[Exercise data — start]

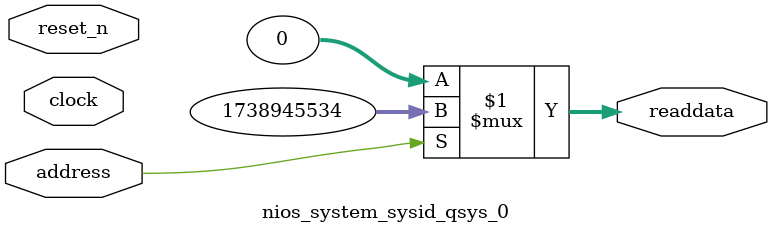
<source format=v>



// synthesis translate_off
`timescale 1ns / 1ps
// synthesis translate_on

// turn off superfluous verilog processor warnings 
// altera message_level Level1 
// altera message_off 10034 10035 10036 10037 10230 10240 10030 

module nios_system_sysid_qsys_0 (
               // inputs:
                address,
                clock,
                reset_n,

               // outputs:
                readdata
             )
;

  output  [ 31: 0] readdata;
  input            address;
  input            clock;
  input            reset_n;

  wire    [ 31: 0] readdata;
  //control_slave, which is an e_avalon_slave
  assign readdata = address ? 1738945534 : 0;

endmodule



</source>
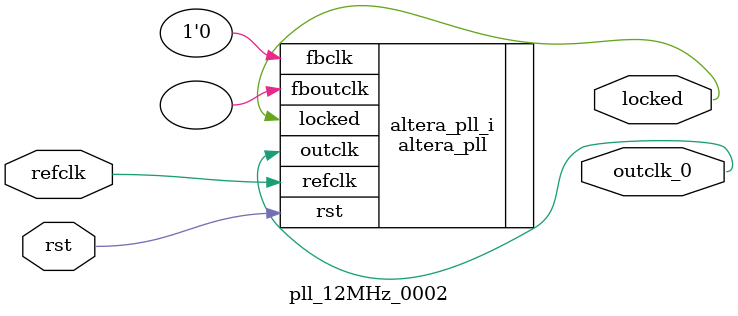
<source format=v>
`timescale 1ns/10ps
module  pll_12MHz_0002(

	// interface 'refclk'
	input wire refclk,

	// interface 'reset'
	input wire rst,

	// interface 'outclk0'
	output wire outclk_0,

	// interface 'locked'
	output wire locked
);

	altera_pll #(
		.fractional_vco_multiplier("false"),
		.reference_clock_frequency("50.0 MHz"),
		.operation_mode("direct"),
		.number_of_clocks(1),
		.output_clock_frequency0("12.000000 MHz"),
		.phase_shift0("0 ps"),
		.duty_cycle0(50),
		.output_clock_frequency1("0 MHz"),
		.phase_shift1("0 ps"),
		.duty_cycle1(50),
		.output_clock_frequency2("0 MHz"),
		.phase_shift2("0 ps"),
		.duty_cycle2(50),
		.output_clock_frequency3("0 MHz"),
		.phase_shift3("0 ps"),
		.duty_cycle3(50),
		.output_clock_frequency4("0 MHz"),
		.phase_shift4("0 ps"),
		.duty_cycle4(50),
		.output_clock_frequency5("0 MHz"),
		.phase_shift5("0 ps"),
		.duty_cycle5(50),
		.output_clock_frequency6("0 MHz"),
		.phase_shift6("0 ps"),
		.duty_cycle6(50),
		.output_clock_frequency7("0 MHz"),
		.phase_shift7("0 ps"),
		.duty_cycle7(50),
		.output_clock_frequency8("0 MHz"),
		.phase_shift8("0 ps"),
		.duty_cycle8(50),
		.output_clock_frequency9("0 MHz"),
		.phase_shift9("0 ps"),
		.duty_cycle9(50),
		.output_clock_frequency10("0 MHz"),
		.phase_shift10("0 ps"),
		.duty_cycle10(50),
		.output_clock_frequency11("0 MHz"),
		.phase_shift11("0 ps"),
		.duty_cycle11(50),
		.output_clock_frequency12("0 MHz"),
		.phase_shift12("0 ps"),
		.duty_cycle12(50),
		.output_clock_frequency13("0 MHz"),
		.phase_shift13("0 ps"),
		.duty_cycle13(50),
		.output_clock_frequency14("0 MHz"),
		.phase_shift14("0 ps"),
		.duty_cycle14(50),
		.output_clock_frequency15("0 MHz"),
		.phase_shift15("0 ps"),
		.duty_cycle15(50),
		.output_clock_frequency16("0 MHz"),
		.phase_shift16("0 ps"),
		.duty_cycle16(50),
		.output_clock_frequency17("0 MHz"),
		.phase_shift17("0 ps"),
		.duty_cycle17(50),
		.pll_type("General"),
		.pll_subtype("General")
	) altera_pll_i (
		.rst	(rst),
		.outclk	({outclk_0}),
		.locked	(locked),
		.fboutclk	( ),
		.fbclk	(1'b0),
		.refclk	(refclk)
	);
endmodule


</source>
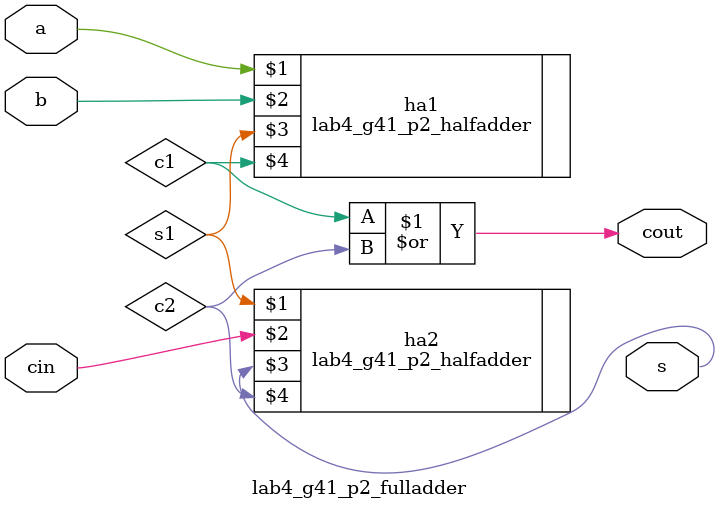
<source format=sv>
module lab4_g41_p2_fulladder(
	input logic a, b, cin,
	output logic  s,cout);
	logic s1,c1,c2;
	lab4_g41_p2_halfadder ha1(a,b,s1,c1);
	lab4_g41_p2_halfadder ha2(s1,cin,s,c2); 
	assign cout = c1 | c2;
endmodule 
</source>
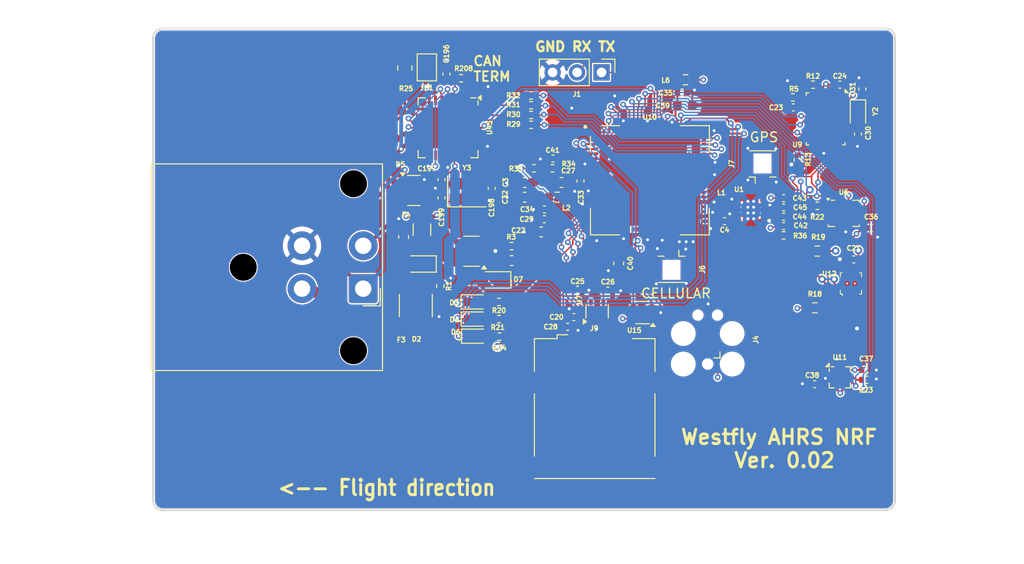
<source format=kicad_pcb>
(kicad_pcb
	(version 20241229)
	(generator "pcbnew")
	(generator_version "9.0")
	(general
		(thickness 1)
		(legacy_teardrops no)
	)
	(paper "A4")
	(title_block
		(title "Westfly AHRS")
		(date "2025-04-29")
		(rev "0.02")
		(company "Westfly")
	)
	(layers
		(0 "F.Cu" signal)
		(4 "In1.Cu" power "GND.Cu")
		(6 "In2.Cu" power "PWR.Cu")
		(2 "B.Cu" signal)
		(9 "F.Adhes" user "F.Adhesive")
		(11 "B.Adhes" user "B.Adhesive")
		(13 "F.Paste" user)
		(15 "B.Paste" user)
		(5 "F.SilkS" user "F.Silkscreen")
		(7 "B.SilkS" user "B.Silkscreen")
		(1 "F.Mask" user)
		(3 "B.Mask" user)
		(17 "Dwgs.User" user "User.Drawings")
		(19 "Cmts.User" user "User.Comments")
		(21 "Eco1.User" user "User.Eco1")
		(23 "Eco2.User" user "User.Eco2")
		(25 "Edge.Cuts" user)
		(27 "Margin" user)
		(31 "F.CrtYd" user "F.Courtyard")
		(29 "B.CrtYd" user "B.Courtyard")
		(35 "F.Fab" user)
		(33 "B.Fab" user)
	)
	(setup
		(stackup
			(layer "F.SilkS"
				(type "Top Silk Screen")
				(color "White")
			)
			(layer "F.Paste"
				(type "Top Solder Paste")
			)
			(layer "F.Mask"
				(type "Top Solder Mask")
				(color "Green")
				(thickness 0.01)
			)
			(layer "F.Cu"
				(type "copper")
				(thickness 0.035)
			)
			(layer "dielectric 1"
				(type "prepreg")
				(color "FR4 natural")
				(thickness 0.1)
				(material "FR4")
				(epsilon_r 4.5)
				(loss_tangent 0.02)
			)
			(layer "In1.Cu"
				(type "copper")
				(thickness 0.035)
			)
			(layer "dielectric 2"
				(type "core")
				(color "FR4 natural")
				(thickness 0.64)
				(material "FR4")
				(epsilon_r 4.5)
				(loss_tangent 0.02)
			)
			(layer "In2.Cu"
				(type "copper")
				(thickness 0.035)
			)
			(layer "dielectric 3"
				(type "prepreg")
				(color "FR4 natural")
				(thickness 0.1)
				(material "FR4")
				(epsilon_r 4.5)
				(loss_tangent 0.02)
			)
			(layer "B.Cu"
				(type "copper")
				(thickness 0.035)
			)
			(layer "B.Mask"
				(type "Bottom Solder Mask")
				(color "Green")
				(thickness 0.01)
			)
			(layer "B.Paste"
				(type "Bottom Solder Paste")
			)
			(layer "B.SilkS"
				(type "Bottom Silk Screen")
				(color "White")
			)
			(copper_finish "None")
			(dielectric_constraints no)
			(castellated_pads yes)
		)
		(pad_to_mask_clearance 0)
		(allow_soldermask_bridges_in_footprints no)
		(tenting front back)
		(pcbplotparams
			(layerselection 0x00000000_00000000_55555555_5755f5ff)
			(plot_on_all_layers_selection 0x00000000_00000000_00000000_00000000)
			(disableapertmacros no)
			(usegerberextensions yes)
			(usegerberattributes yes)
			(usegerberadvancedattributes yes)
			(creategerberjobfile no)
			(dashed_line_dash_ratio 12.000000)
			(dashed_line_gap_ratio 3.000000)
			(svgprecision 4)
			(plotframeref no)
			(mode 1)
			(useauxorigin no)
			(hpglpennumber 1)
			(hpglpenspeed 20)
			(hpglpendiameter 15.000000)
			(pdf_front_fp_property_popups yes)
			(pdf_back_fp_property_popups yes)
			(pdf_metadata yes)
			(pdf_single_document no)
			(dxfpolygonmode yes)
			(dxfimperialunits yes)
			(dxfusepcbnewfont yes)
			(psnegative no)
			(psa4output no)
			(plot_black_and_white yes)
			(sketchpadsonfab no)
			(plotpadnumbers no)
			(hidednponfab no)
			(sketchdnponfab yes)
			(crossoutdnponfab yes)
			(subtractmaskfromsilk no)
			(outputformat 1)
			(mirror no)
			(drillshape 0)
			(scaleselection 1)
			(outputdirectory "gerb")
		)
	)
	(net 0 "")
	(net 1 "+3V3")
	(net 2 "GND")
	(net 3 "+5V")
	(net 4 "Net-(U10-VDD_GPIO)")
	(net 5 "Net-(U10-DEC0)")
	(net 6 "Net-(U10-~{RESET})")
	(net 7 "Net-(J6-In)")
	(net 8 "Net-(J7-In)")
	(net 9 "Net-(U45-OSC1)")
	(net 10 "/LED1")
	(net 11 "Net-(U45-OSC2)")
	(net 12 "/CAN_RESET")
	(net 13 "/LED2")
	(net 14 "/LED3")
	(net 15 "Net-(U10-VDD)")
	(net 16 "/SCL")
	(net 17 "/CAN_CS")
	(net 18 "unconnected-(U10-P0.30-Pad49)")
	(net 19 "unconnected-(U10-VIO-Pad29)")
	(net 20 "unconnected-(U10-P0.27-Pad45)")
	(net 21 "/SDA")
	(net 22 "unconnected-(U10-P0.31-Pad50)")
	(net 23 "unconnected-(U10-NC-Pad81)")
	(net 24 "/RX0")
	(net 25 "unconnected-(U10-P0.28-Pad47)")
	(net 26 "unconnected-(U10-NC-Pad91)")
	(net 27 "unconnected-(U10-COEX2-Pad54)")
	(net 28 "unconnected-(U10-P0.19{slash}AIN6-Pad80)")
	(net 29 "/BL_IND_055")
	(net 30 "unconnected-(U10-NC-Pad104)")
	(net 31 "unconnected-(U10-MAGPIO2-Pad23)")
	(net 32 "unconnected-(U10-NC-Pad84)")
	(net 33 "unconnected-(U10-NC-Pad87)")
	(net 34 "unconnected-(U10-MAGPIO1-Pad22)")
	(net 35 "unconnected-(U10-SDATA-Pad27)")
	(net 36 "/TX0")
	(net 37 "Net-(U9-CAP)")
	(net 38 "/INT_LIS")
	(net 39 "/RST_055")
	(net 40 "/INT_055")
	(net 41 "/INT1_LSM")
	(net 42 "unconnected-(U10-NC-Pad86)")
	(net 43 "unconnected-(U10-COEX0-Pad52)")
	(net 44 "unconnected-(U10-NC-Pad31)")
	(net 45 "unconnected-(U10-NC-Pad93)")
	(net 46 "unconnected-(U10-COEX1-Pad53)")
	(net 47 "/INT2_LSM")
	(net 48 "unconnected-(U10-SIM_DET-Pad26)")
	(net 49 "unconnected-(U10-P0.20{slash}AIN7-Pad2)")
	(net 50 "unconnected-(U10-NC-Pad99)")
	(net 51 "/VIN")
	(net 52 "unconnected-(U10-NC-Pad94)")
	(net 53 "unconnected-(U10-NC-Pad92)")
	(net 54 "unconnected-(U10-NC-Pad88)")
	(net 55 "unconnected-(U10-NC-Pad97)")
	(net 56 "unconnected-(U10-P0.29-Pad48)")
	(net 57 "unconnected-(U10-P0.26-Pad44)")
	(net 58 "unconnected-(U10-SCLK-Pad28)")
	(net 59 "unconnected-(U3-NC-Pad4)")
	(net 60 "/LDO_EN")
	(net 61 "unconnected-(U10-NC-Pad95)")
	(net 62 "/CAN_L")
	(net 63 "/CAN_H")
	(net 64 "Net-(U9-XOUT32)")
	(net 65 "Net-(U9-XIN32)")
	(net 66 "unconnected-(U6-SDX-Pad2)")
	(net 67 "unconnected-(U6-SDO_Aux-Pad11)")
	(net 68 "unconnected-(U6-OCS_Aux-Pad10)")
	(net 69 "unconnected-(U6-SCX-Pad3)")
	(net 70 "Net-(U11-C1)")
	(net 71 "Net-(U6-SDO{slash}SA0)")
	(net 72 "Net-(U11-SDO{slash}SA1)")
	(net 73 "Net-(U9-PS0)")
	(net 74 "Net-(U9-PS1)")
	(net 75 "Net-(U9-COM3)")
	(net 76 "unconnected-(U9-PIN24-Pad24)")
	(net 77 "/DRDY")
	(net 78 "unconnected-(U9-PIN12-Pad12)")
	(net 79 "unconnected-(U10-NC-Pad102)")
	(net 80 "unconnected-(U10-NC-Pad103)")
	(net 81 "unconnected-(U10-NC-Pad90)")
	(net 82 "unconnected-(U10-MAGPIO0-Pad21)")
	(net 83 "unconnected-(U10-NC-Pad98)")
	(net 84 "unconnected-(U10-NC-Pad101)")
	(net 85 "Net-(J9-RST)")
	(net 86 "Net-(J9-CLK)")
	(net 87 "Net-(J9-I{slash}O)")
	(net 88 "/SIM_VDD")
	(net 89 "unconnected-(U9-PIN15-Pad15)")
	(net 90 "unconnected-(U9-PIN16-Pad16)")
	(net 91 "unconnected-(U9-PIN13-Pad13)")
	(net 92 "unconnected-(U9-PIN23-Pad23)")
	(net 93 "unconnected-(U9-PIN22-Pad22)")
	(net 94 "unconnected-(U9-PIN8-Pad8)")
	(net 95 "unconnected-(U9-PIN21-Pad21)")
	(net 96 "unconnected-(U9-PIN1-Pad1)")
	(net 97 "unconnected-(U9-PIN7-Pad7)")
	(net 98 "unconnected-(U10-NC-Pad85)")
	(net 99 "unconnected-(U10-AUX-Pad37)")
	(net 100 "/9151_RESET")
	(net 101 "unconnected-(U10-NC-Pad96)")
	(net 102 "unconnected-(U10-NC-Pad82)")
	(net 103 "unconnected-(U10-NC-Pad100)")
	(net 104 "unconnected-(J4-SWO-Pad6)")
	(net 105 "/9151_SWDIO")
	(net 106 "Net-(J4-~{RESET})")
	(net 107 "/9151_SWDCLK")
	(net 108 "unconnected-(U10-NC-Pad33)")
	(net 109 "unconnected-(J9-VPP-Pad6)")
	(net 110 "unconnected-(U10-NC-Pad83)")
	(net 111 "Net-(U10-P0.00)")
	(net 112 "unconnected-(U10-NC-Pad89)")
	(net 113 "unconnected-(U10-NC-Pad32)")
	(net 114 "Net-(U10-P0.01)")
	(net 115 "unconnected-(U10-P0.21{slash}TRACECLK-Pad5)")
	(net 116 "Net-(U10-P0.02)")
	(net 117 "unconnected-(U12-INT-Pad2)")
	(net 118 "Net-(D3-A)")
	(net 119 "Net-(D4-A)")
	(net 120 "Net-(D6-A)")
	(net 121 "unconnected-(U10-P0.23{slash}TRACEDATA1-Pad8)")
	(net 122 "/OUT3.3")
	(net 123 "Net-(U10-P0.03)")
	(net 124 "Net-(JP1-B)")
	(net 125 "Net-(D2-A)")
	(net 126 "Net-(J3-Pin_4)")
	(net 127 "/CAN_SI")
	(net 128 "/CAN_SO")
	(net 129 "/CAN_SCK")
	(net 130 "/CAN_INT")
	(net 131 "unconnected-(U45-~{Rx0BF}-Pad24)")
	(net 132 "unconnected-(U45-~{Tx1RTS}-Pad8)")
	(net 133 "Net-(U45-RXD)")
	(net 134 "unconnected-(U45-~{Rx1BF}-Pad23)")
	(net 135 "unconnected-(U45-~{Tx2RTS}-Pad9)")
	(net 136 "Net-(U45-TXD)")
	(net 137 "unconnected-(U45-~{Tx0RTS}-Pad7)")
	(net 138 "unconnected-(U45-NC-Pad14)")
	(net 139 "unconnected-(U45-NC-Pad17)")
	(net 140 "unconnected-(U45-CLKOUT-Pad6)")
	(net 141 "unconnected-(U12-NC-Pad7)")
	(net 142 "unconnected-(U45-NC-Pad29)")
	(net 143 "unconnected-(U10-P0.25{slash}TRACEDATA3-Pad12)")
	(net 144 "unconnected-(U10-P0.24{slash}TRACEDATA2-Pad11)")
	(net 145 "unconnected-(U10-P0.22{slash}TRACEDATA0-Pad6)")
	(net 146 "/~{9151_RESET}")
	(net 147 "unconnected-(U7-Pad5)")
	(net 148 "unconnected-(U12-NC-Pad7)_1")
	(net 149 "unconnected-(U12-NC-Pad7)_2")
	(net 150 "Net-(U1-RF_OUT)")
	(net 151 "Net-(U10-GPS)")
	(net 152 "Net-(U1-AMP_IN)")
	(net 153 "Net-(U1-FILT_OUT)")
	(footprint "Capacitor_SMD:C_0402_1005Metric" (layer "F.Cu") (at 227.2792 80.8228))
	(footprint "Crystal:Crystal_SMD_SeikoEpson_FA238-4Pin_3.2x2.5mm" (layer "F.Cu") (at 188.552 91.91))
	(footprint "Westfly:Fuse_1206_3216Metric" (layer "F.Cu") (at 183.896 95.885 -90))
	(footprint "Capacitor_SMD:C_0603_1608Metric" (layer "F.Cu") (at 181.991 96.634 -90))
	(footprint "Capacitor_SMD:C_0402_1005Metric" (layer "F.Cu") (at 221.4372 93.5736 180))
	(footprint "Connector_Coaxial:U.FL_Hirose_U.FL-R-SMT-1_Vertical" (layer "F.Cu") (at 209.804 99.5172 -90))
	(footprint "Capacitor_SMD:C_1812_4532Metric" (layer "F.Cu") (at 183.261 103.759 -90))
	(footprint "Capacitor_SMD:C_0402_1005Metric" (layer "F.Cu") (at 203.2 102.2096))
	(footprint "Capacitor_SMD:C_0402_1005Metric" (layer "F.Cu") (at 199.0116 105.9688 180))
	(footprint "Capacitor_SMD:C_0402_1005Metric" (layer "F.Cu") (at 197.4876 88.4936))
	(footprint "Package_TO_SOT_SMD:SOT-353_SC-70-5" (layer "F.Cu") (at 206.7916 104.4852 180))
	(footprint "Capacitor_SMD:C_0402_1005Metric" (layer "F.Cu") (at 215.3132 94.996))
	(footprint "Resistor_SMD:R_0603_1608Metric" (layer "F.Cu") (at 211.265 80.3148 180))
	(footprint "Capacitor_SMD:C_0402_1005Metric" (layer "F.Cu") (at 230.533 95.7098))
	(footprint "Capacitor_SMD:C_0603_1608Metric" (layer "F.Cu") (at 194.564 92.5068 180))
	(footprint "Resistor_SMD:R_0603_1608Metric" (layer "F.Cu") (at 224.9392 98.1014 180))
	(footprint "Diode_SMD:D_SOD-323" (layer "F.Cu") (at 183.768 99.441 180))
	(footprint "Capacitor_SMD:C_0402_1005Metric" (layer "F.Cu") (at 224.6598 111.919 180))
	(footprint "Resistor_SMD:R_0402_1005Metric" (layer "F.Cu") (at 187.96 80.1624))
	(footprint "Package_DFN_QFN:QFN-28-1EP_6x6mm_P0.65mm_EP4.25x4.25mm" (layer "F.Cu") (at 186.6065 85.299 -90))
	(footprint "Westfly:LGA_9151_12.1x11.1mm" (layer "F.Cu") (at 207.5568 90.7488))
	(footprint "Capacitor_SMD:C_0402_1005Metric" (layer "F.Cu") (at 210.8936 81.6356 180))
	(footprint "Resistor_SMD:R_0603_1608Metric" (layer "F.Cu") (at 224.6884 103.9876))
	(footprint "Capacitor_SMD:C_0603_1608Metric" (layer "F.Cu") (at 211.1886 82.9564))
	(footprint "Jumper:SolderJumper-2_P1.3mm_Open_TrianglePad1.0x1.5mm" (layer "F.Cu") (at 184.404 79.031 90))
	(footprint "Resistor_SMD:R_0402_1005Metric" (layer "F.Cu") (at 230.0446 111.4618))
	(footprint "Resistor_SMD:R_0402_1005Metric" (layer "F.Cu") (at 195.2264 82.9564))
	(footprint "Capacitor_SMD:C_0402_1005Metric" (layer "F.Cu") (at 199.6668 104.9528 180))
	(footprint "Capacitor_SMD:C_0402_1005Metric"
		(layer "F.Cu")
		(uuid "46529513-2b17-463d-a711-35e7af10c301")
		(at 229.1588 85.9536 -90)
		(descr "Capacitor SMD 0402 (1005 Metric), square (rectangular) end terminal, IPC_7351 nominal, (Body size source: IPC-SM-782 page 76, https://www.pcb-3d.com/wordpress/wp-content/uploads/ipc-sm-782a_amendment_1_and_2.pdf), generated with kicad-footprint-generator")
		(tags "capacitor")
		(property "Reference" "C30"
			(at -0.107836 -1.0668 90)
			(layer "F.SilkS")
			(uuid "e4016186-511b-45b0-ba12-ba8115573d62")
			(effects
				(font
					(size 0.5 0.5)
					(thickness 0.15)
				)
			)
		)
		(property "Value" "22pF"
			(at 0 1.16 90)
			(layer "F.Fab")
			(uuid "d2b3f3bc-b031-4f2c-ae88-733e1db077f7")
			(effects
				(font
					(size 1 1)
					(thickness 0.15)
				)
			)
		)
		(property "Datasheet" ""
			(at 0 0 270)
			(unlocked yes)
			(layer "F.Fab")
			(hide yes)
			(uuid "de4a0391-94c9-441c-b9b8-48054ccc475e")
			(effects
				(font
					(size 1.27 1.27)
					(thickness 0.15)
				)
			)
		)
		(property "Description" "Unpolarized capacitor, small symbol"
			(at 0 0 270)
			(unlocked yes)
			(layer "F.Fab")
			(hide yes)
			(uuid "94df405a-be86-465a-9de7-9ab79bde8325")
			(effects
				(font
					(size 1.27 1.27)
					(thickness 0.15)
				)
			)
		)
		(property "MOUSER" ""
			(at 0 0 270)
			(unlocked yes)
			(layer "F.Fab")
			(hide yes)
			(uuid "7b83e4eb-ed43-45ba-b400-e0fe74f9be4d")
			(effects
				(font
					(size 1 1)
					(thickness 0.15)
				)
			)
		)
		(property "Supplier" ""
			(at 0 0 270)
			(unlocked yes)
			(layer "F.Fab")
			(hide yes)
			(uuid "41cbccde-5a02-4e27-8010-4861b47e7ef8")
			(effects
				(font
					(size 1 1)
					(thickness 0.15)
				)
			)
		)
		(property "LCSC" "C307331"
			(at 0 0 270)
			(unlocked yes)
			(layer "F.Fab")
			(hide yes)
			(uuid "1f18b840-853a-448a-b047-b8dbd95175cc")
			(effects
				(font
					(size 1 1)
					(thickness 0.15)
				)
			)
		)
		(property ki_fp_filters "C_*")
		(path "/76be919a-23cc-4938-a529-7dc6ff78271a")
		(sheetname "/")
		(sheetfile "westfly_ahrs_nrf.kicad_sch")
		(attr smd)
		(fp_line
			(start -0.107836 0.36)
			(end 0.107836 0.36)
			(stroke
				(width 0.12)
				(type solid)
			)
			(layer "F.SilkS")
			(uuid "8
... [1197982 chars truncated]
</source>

[Exercise data — finish]

*The problem*.
Scan the listing for the string "wire", then copy every line where it appears.

*Worked solution*.
  wire    [ 31: 0] readdata;
	input wire refclk,
	input wire rst,
	output wire outclk_0,
	output wire locked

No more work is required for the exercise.